Wednesday, June 22, 2011


If you don't have a child on the autism spectrum, watch the TV show Parenthood to understand the difficulty of conversing with one.  Here's a clip where Kristina and Adam are trying to tell Max that he has Asperger's Syndrome {and no, we have not had any of those talks in our house yet}.  At the end of a conversation that's very intense for the parents, Max just says, "Ok, can I go play Bug Wars now?" and his main concern is negotiating the amount of time he's allowed to play the video game.  Kids on the spectrum are often focused on things instead of people

I have lived moments like the one in the clip.  They leave you feeling helpless, hopeless and drained.  You pour all your emotion into a conversation and just when you hope you might be getting through, your son says, "OK, but Mom, when can download that new game on the iPod?"

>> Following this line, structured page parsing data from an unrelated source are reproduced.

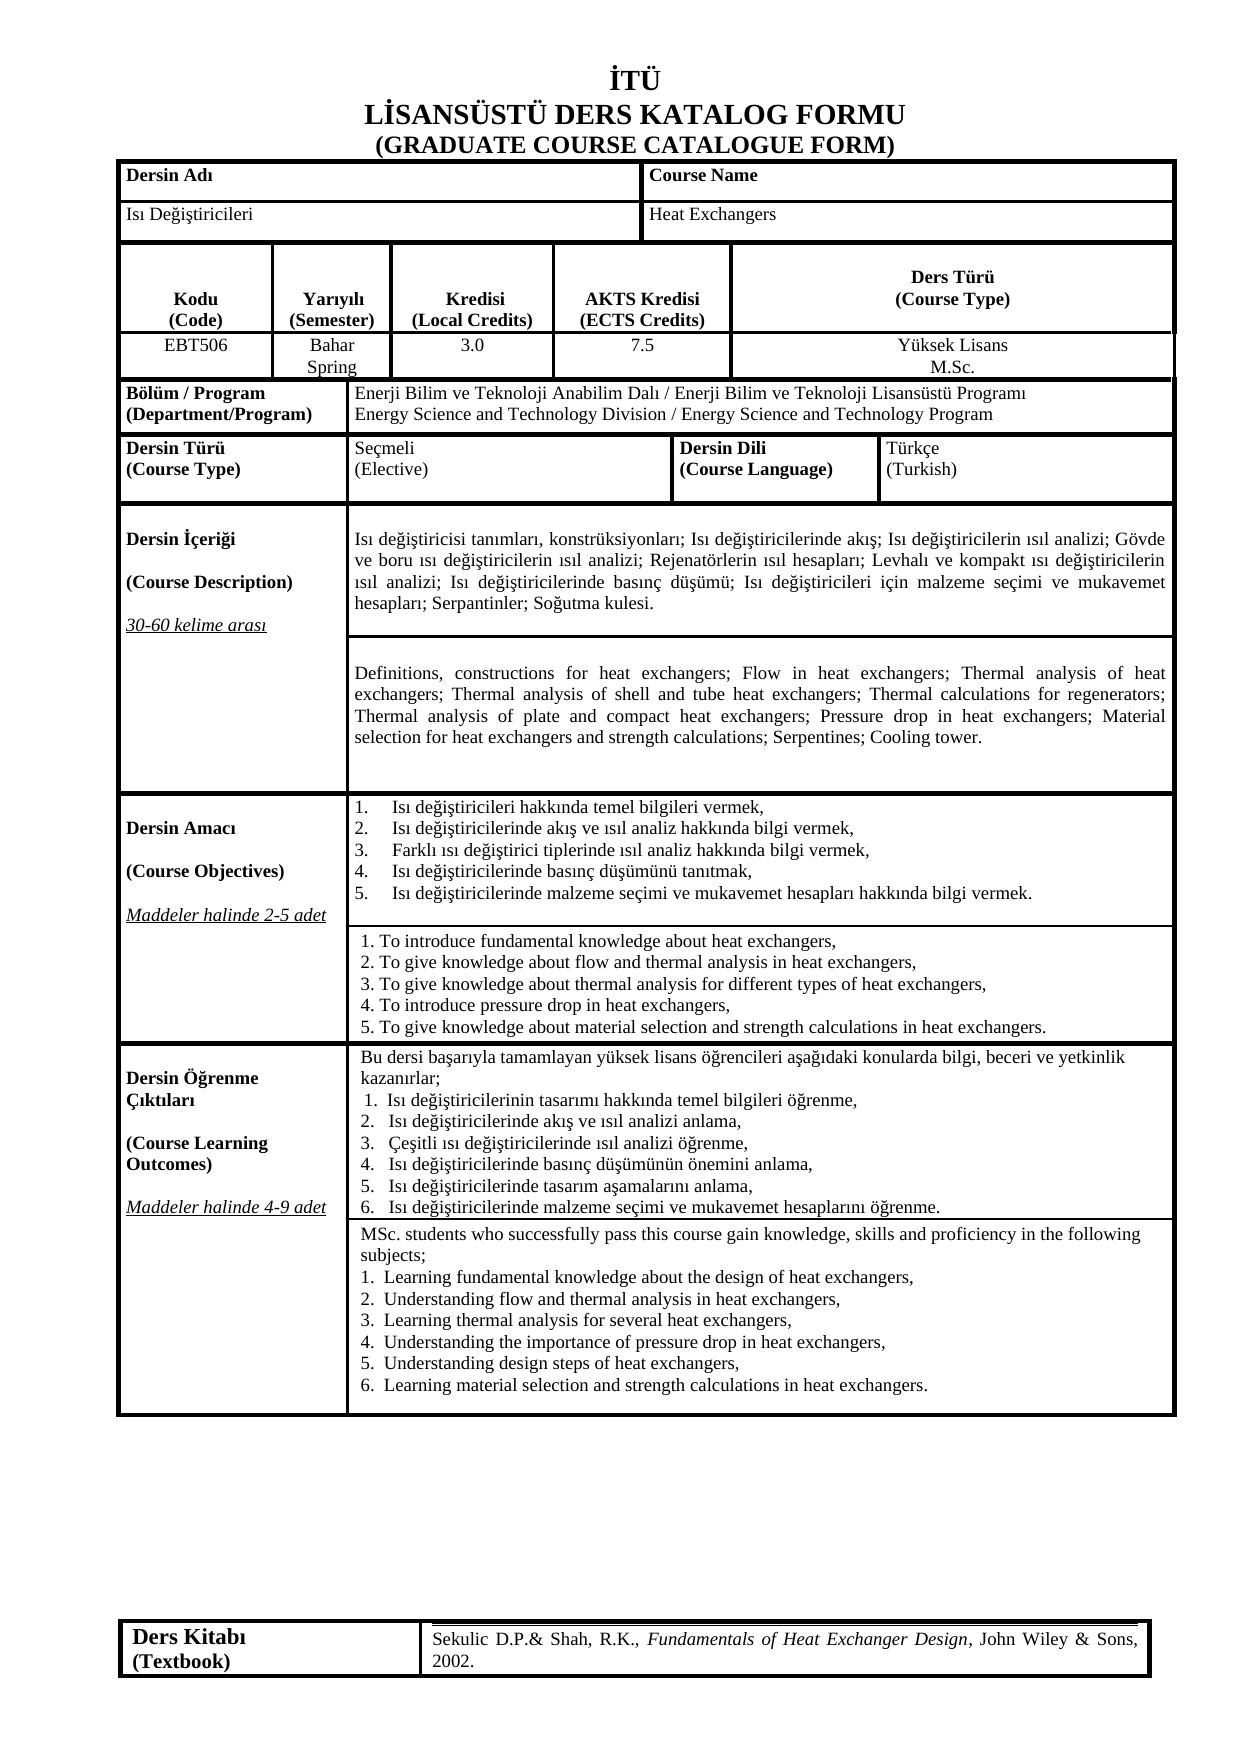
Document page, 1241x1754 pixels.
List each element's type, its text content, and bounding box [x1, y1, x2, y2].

text (graduate Course Catalogue ForM) [118, 131, 1152, 159]
table_cell Isı değiştiricileri hakkında temel bilgileri vermek, Isı değiştiricilerinde akış ve ısıl analiz hakkında bilgi vermek, Farklı ısı değiştirici tiplerinde ısıl analiz hakkında bilgi vermek, Isı değiştiricilerinde basınç düşümünü tanıtmak, Isı değiştiricilerinde malzeme seçimi ve mukavemet hesapları hakkında bilgi vermek. [349, 796, 1172, 925]
table_cell Isı Değiştiricileri [121, 203, 639, 240]
table_header Course Name [644, 164, 1172, 200]
table_cell AKTS Kredisi (ECTS Credits) [555, 245, 729, 331]
table_cell Dersin Türü (Course Type) [121, 437, 346, 501]
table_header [422, 1623, 1147, 1673]
table_cell 1. To introduce fundamental knowledge about heat exchangers, 2. To give knowledge about flow and thermal analysis in heat exchangers, 3. To give knowledge about thermal analysis for different types of heat exchangers, 4. To introduce pressure drop in heat exchangers, 5. To give knowledge about material selection and strength calculations in heat exchangers. [349, 927, 1172, 1041]
table_cell EBT506 [121, 334, 271, 377]
table_cell 7.5 [555, 334, 729, 377]
table_cell 3.0 [393, 334, 552, 377]
table_cell Bahar Spring [274, 334, 389, 377]
text İTÜ [118, 63, 1152, 97]
table_cell Isı değiştiricisi tanımları, konstrüksiyonları; Isı değiştiricilerinde akış; Isı değiştiricilerin ısıl analizi; Gövde ve boru ısı değiştiricilerin ısıl analizi; Rejenatörlerin ısıl hesapları; Levhalı ve kompakt ısı değiştiricilerin ısıl analizi; Isı değiştiricilerinde basınç düşümü; Isı değiştiricileri için malzeme seçimi ve mukavemet hesapları; Serpantinler; Soğutma kulesi. [349, 506, 1172, 635]
table_cell Heat Exchangers [644, 203, 1172, 240]
table_cell Yarıyılı (Semester) [274, 245, 389, 331]
table_cell Bu dersi başarıyla tamamlayan yüksek lisans öğrencileri aşağıdaki konularda bilgi, beceri ve yetkinlik kazanırlar; 1. Isı değiştiricilerinin tasarımı hakkında temel bilgileri öğrenme, 2. Isı değiştiricilerinde akış ve ısıl analizi anlama, 3. Çeşitli ısı değiştiricilerinde ısıl analizi öğrenme, 4. Isı değiştiricilerinde basınç düşümünün önemini anlama, 5. Isı değiştiricilerinde tasarım aşamalarını anlama, 6. Isı değiştiricilerinde malzeme seçimi ve mukavemet hesaplarını öğrenme. [349, 1046, 1172, 1218]
table_header Dersin Adı [121, 164, 639, 200]
table_cell Seçmeli (Elective) [349, 437, 670, 501]
table_cell Yüksek Lisans M.Sc. [733, 331, 1173, 377]
table_cell Dersin Öğrenme Çıktıları (Course Learning Outcomes) Maddeler halinde 4-9 adet [121, 1046, 346, 1412]
table_cell Kodu (Code) [121, 245, 271, 331]
table_cell Ders Türü (Course Type) [733, 245, 1172, 331]
text lisansüstü DERS KATALOG FORMU [118, 97, 1152, 131]
table_cell MSc. students who successfully pass this course gain knowledge, skills and proficiency in the following subjects; 1. Learning fundamental knowledge about the design of heat exchangers, 2. Understanding flow and thermal analysis in heat exchangers, 3. Learning thermal analysis for several heat exchangers, 4. Understanding the importance of pressure drop in heat exchangers, 5. Understanding design steps of heat exchangers, 6. Learning material selection and strength calculations in heat exchangers. [349, 1220, 1172, 1412]
table_cell Enerji Bilim ve Teknoloji Anabilim Dalı / Enerji Bilim ve Teknoloji Lisansüstü Programı Energy Science and Technology Division / Energy Science and Technology Program [349, 377, 1172, 432]
table_cell Dersin Amacı (Course Objectives) Maddeler halinde 2-5 adet [121, 796, 346, 1041]
table_cell Definitions, constructions for heat exchangers; Flow in heat exchangers; Thermal analysis of heat exchangers; Thermal analysis of shell and tube heat exchangers; Thermal calculations for regenerators; Thermal analysis of plate and compact heat exchangers; Pressure drop in heat exchangers; Material selection for heat exchangers and strength calculations; Serpentines; Cooling tower. [349, 638, 1172, 791]
table_cell Dersin Dili (Course Language) [674, 437, 877, 501]
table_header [123, 1623, 419, 1673]
table_cell Dersin İçeriği (Course Description) 30-60 kelime arası [121, 506, 346, 791]
table_cell Kredisi (Local Credits) [393, 245, 552, 331]
table_cell Türkçe (Turkish) [881, 437, 1172, 501]
table_cell Bölüm / Program (Department/Program) [121, 382, 346, 432]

But today was a good day.  Ehren had great conversations today.  Seriously.  Today I felt like a regular mother of a seven-year old. 

While wandering around taking pictures at VBS this morning, I stopped by Ehren's crew.  He was laughing and interacting with another girl in completely typical fashion.

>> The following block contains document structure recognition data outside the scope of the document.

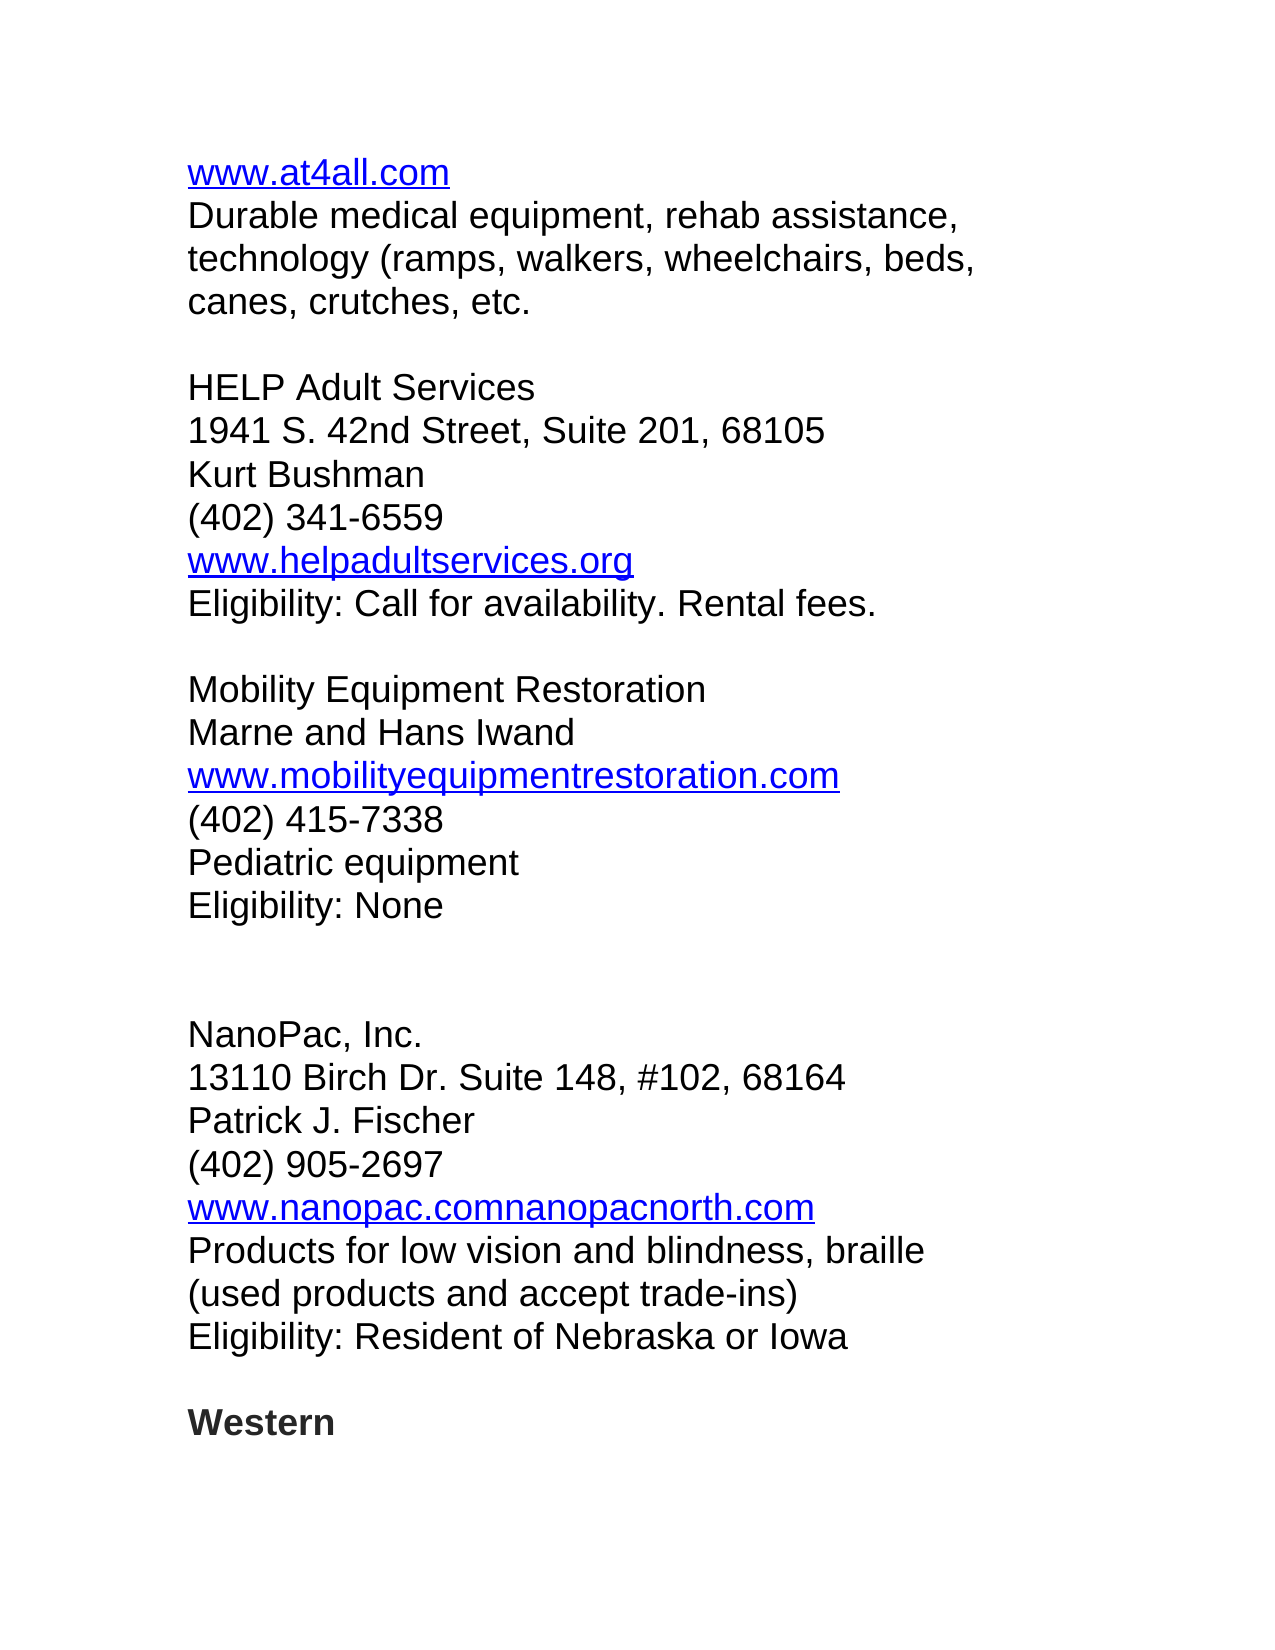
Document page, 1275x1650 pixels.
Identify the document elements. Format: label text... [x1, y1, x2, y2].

text NanoPac, Inc. [187, 1012, 1087, 1056]
text (402) 415-7338 [187, 797, 1087, 840]
text Products for low vision and blindness, braille [187, 1228, 1087, 1271]
text Western [187, 1401, 1087, 1444]
text www.at4all.com [187, 150, 1087, 193]
text (402) 905-2697 [187, 1142, 1087, 1185]
text Pediatric equipment [187, 840, 1087, 883]
text Eligibility: None [187, 883, 1087, 926]
text Patrick J. Fischer [187, 1099, 1087, 1142]
text Marne and Hans Iwand [187, 711, 1087, 754]
text Eligibility: Resident of Nebraska or Iowa [187, 1314, 1087, 1357]
text Eligibility: Call for availability. Rental fees. [187, 581, 1087, 624]
text 1941 S. 42nd Street, Suite 201, 68105 [187, 409, 1087, 452]
text Durable medical equipment, rehab assistance, technology (ramps, walkers, wheelchairs, beds, canes, crutches, etc. [187, 193, 1087, 322]
text HELP Adult Services [187, 366, 1087, 409]
text Mobility Equipment Restoration [187, 667, 1087, 711]
text 13110 Birch Dr. Suite 148, #102, 68164 [187, 1056, 1087, 1099]
text www.helpadultservices.org [187, 538, 1087, 581]
text Kurt Bushman [187, 452, 1087, 495]
text www.mobilityequipmentrestoration.com [187, 754, 1087, 797]
text (used products and accept trade-ins) [187, 1271, 1087, 1314]
text (402) 341-6559 [187, 495, 1087, 538]
text www.nanopac.comnanopacnorth.com [187, 1185, 1087, 1228]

Later, at Walmart, Christian wandered off, distracted by the kiddie games and rides at the front of the store.  Ehren ran over to him and got him moving to keep up with us.

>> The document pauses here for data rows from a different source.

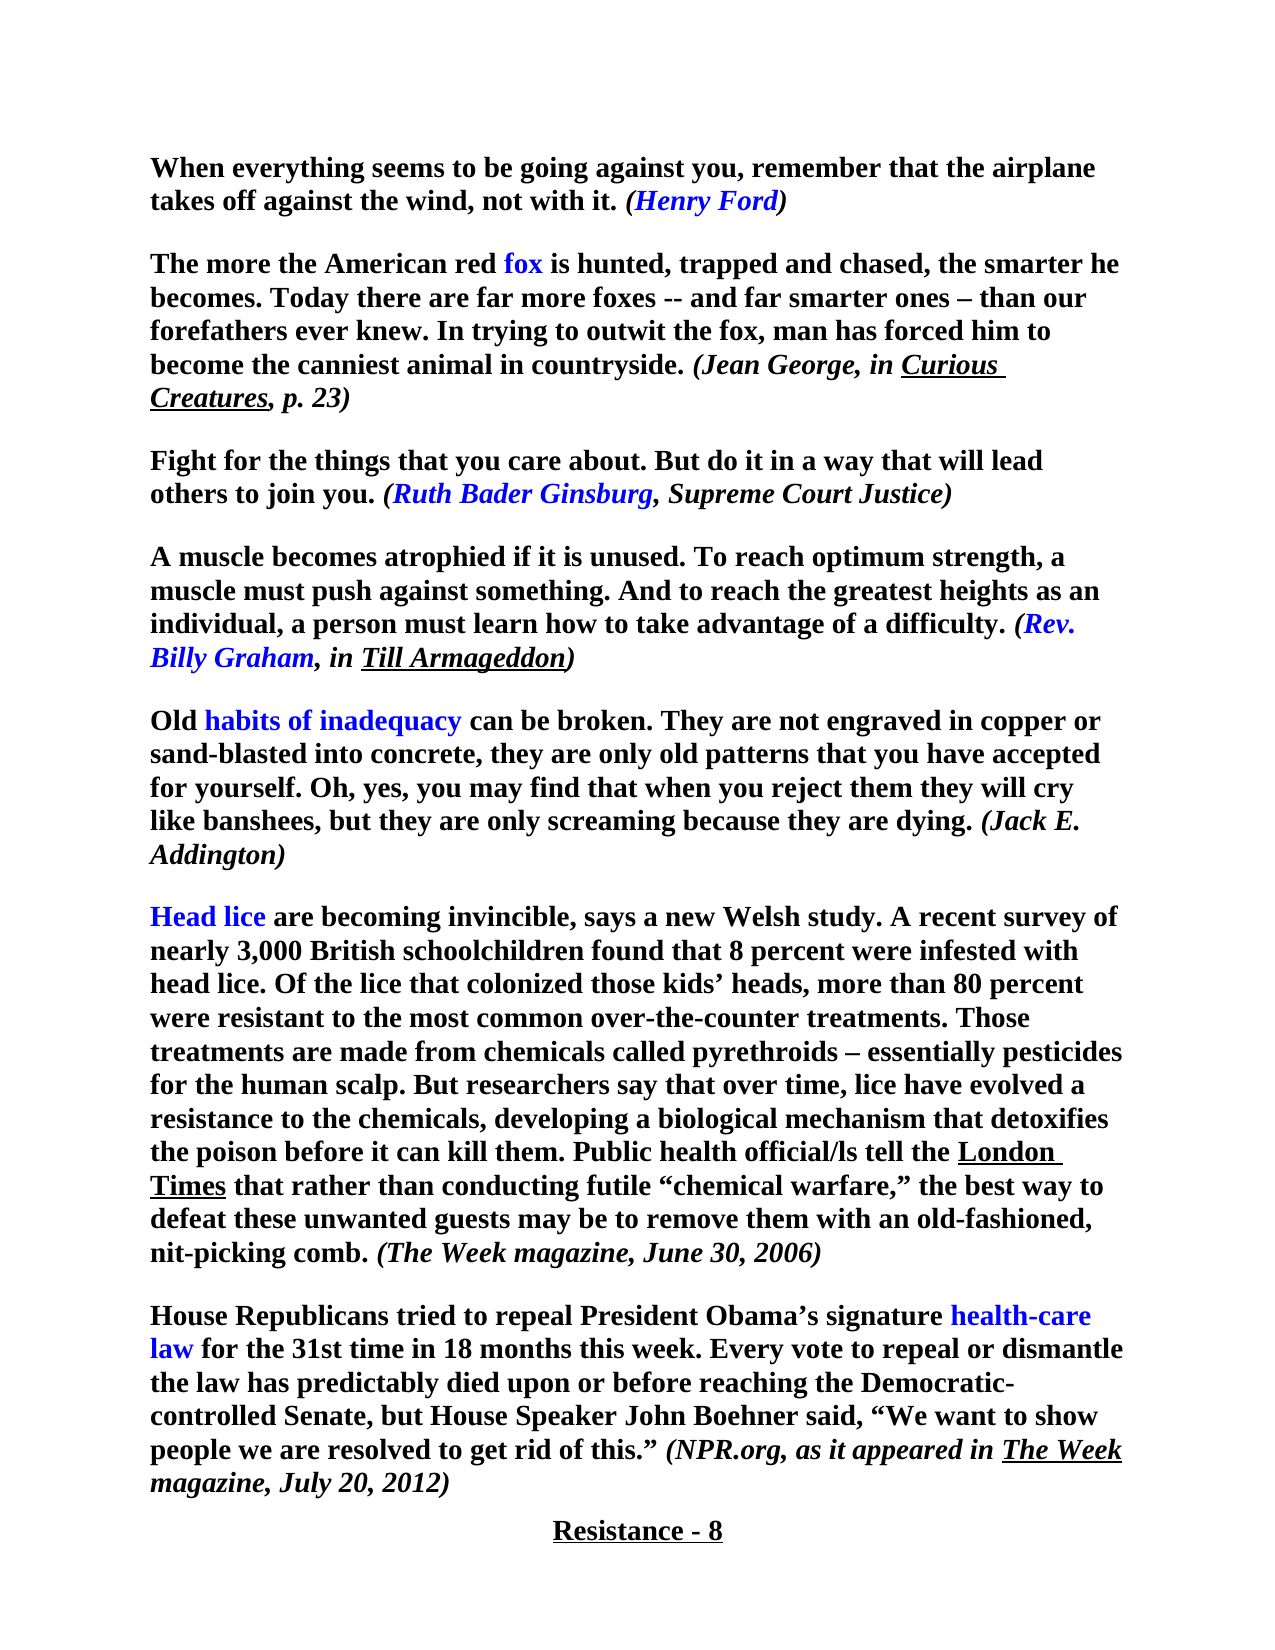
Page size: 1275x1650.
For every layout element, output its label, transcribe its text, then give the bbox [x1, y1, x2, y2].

text Head lice are becoming invincible, says a new Welsh study. A recent survey of nearly 3,000 British schoolchildren found that 8 percent were infested with head lice. Of the lice that colonized those kids’ heads, more than 80 percent were resistant to the most common over-the-counter treatments. Those treatments are made from chemicals called pyrethroids – essentially pesticides for the human scalp. But researchers say that over time, lice have evolved a resistance to the chemicals, developing a biological mechanism that detoxifies the poison before it can kill them. Public health official/ls tell the London Times that rather than conducting futile “chemical warfare,” the best way to defeat these unwanted guests may be to remove them with an old-fashioned, nit-picking comb. (The Week magazine, June 30, 2006) [150, 899, 1125, 1268]
text Old habits of inadequacy can be broken. They are not engraved in copper or sand-blasted into concrete, they are only old patterns that you have accepted for yourself. Oh, yes, you may find that when you reject them they will cry like banshees, but they are only screaming because they are dying. (Jack E. Addington) [150, 703, 1125, 870]
text The more the American red fox is hunted, trapped and chased, the smarter he becomes. Today there are far more foxes -- and far smarter ones – than our forefathers ever knew. In trying to outwit the fox, man has forced him to become the canniest animal in countryside. (Jean George, in Curious Creatures, p. 23) [150, 246, 1125, 414]
text House Republicans tried to repeal President Obama’s signature health-care law for the 31st time in 18 months this week. Every vote to repeal or dismantle the law has predictably died upon or before reaching the Democratic-controlled Senate, but House Speaker John Boehner said, “We want to show people we are resolved to get rid of this.” (NPR.org, as it appeared in The Week magazine, July 20, 2012) [150, 1298, 1125, 1499]
text Fight for the things that you care about. But do it in a way that will lead others to join you. (Ruth Bader Ginsburg, Supreme Court Justice) [150, 443, 1125, 510]
text A muscle becomes atrophied if it is unused. To reach optimum strength, a muscle must push against something. And to reach the greatest heights as an individual, a person must learn how to take advantage of a difficulty. (Rev. Billy Graham, in Till Armageddon) [150, 539, 1125, 673]
text When everything seems to be going against you, remember that the airplane takes off against the wind, not with it. (Henry Ford) [150, 150, 1125, 217]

At home in the evening, Ehren worked hard on his eye exercises (he's doing vision therapy this summer).  While working on his eye exercises, he told me all about a beaver he had seen at golf lessons.  He said most of the kids thought it was a muskrat, but he knew it was a beaver because of its flat tail.  He told me that he turned out to be right (he was pretty proud of himself).  After this exciting story, I changed the subject and asked him about his VBS crew and if he was friends with the girl I saw him talking to today.  He said, "Yeah, she's nice, but I like the boys better."  We chatted about the kids, his crew leaders and about school next year.  I thanked him for helping Christian keep moving at Walmart and told him he might need to help Christian in school a little next year too.  But he surprised me by saying, "Yeah, but Mom, our teacher for next year is really good."  I felt like he was reading my mind.  I don't know the teacher he will have next year very well, but he knows her from recess and other activities they did with the second graders last year.  It felt good to have him reassure me, even if he is only seven.  It was a really wonderful mother-son conversation.


  1. Thank you for that made me cry....although that doesn't say much, because it never takes much to get me going. truly are an inspiration to me. (You are my only friend with kids on the spectrum)Your outlook has been refreshing. Your boys are darling and I love to hear about them. Thank you so much for sharing.